Agreement for Airbus conversion
An agreement was signed early Tuesday morning on how Airbus production in Germany is to be restructured. According to the agreement, the representatives of Airbus and the IG Metall trade union agreed on a package that will safeguard jobs and locations until 2030. On the contrary - the number of employees in Germany is even to be increased by 15 to 20 percent. This means that the strikes are off the table, after 10 months of negotiations on the future structure and around 21,000 employees had taken part in warning strikes in December.
"We have created the magic win-win situation," explained Daniel Friedrich, district manager of IG Metall Küste in a joint digital press conference with Airbus. As part of the agreement, Airbus is founding a new subsidiary company for section assembly, in which the assembly of aircraft fuselages, previously spread across many locations, will be consolidated.
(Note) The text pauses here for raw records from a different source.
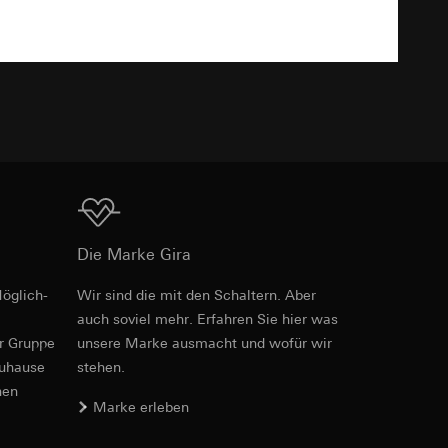
sung
sucht, Datum und
andort
TXT
r, Endgerät
e unter
Download
 Kopie zu erfragen
Die Marke Gira
 Kopie zu erfragen
r Informationen und
öglich­
Wir sind die mit den Schaltern. Aber
Art.-Nr. 1219 00
erung
auch soviel mehr. Erfahren Sie hier was
er Gruppe
unsere Marke aus­macht und wofür wir
PDF
, 140.62 KB
zuhause
stehen.
nen
sung
Marke erleben
sucht, Datum und
andort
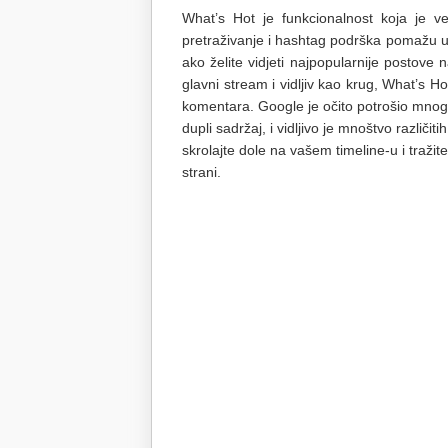
What’s Hot je funkcionalnost koja je 
pretraživanje i hashtag podrška pomažu u 
ako želite vidjeti najpopularnije postov
glavni stream i vidljiv kao krug, What’s 
komentara. Google je očito potrošio mnog
dupli sadržaj, i vidljivo je mnoštvo različ
skrolajte dole na vašem timeline-u i tražite
strani.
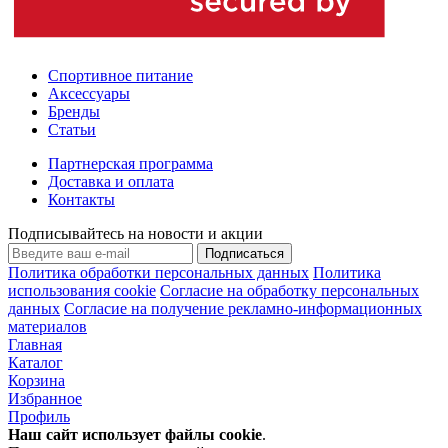
Спортивное питание
Аксессуары
Бренды
Статьи
Партнерская программа
Доставка и оплата
Контакты
Подписывайтесь на новости и акции
Подписаться
Политика обработки персональных данных
Политика
использования cookie
Согласие на обработку персональных
данных
Согласие на получение рекламно-информационных
материалов
Главная
Каталог
Корзина
Избранное
Профиль
Наш сайт использует файлы
cookie
.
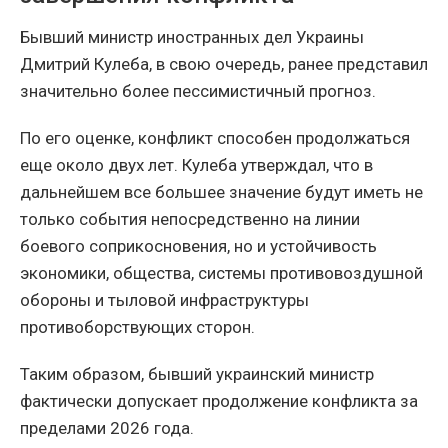
Бывший министр иностранных дел Украины
Дмитрий Кулеба, в свою очередь, ранее представил
значительно более пессимистичный прогноз.
По его оценке, конфликт способен продолжаться
еще около двух лет. Кулеба утверждал, что в
дальнейшем все большее значение будут иметь не
только события непосредственно на линии
боевого соприкосновения, но и устойчивость
экономики, общества, системы противовоздушной
обороны и тыловой инфраструктуры
противоборствующих сторон.
Таким образом, бывший украинский министр
фактически допускает продолжение конфликта за
пределами 2026 года.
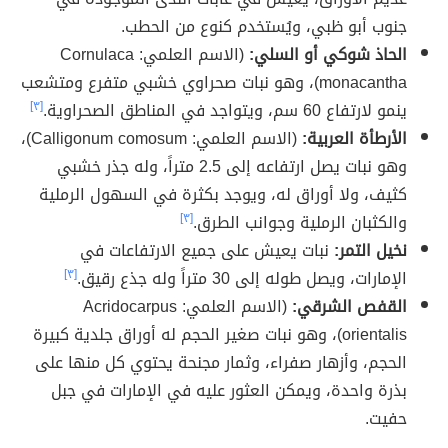
جنوب أبو ظبي، ويُستخدم كنوع من الحطب.
الحاذ شوكي أو السلي:
(الاسم العلمي: Cornulaca
monacantha)، وهو نبات صحراوي خشبي متفرع ومتشعب
ينمو لارتفاع 60 سم، ويتواجد في المناطق الصحراوية.
[٣]
الأرطأة العربية:
(الاسم العلمي: Calligonum comosum)،
وهو نبات يصل ارتفاعه إلى 2.5 متراً، وله جذر خشبي
كثيف، ولا أوراق له، ويوجد بكثرة في السهول الرملية
والكثبان الرملية وجوانب الطرق.
[٣]
نخيل التمر:
نبات يعيش على جميع الارتفاعات في
الإمارات، ويصل طوله إلى 30 متراً وله جذع رقيق.
[٣]
القفص الشرقي:
(الاسم العلمي: Acridocarpus
orientalis)، وهو نبات صغير الحجم له أوراق جلدية كبيرة
الحجم، وأزهار صفراء، وثمار مجنحة يحتوي كل منها على
بذرة واحدة، ويمكن العثور عليه في الإمارات في جبل
حفيت.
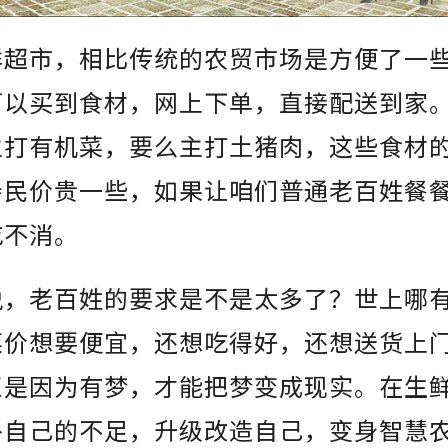
鲜超市，相比传统的农贸市场是方便了一
可以买到食材，网上下单，直接配送到家
主打有机菜，要么主打土猪肉，这些食材
亲民价贵一些，如果让咱们普通老百姓餐
吃不消。
说，老百姓的要求是不是太多了？世上哪
菜价想要便宜，还想吃得好，还想送货上
正是因为有梦，才能把梦变成现实。在生
补自己的不足，升级改造自己，变身智慧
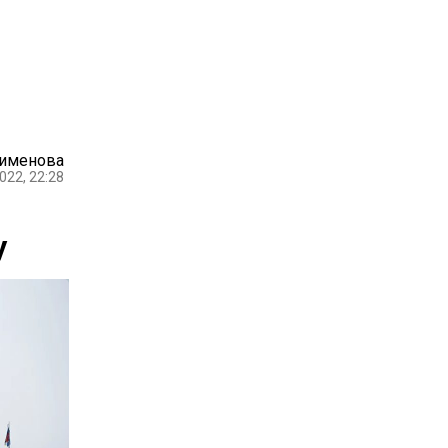
Пименова
022, 22:28
у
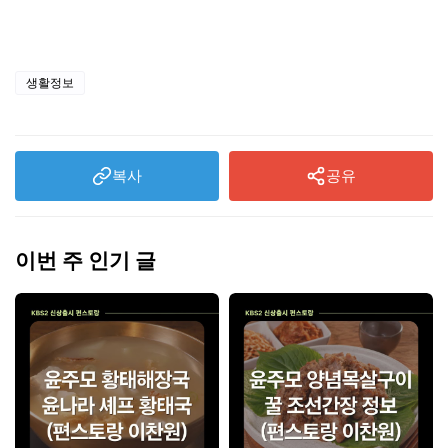
(+부작용)
생활정보
복사
공유
이번 주 인기 글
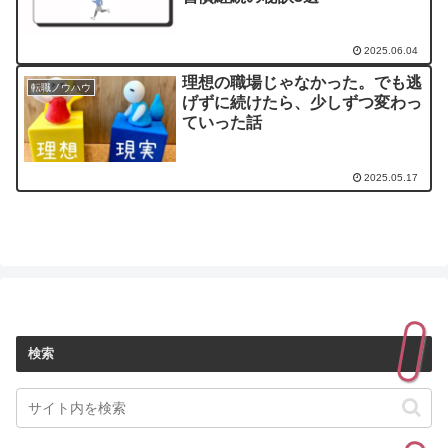
2025.06.04
理想の職場じゃなかった。でも逃
転職ノウハウ
げずに続けたら、少しずつ変わっ
ていった話
2025.05.17
検索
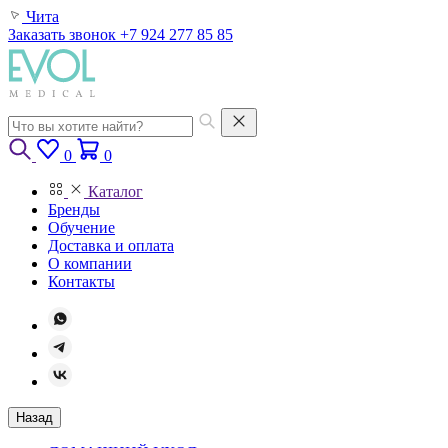
Чита
Заказать звонок
+7 924 277 85 85
0
0
Каталог
Бренды
Обучение
Доставка и оплата
О компании
Контакты
Назад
The individual parts production of the supplier subsidiary Premium Aerotec, with sites in Augsburg, Varel and Romania, is to be sold to the family-owned company Muhr und Bender KG from North Rhine-Westphalia - although the decision is still subject to union approval.
"The collective agreement secures jobs in the long term and creates prospects for the sites under the Airbus umbrella," said Holger Junge, head of Airbus' Group Works Council, commenting on the result reached after 18 hours of negotiations. Accordingly, redundancies for operational reasons are ruled out until the end of 2030. In addition, there are firm commitments for investments that will enable the sites to be further developed: "This is a good basis for jointly achieving the production ramp-up and working on the aircraft of the future."
The agreement in Germany will allow Airbus to implement its industrial realignment concept, according to a press release from the multinational, which had already set the course for industrial realignment in France at the turn of the year. This, it said, would make it possible to enable the strong increase in production in the coming years while preparing for the future and the construction of zero-emission aircraft by 2035.